◆ Material provided:
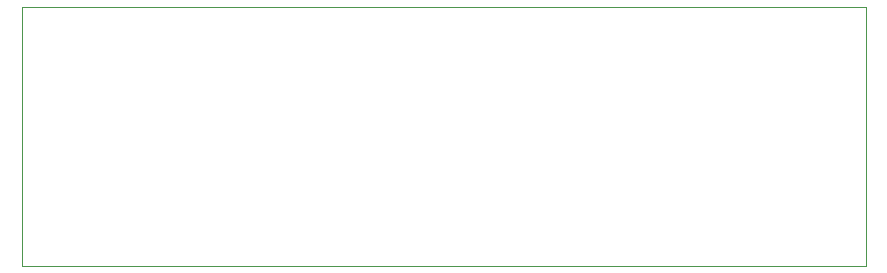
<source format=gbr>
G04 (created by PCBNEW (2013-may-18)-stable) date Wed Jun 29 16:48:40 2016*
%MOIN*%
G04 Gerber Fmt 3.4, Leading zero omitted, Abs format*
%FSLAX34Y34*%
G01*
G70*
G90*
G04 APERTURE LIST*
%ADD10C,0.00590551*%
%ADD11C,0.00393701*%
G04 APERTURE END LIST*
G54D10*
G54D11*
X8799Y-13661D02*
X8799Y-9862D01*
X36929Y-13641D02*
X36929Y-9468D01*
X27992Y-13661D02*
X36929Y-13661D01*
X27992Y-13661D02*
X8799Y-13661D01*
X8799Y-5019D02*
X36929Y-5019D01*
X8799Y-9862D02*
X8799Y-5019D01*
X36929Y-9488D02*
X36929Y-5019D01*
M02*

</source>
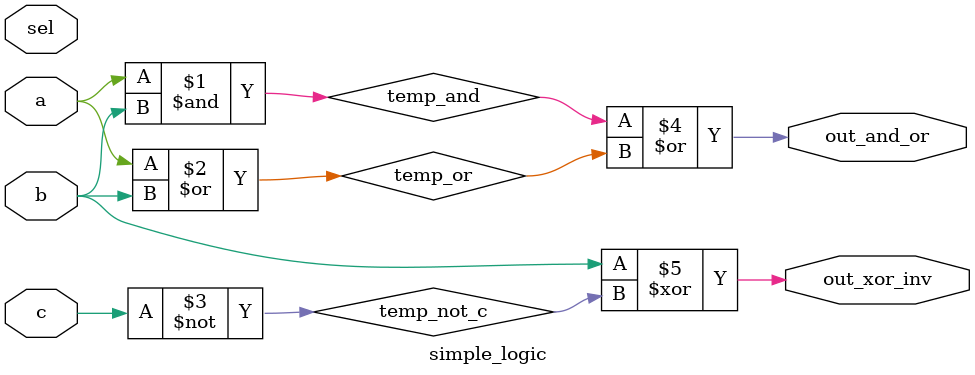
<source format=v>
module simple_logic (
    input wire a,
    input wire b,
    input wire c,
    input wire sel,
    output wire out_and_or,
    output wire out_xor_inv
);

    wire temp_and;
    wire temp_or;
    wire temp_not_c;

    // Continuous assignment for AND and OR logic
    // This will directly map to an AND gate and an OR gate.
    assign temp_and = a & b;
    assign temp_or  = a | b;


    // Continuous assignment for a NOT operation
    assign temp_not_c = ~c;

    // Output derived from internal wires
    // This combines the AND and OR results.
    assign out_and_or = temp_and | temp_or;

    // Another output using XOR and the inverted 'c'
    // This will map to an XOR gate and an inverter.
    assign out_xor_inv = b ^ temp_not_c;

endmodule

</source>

◆ Prompt: Review the material and copy each line in which the word "source" appears.

◆ Exercise solution:
<source format=gbr>
</source>
<source format=v>
</source>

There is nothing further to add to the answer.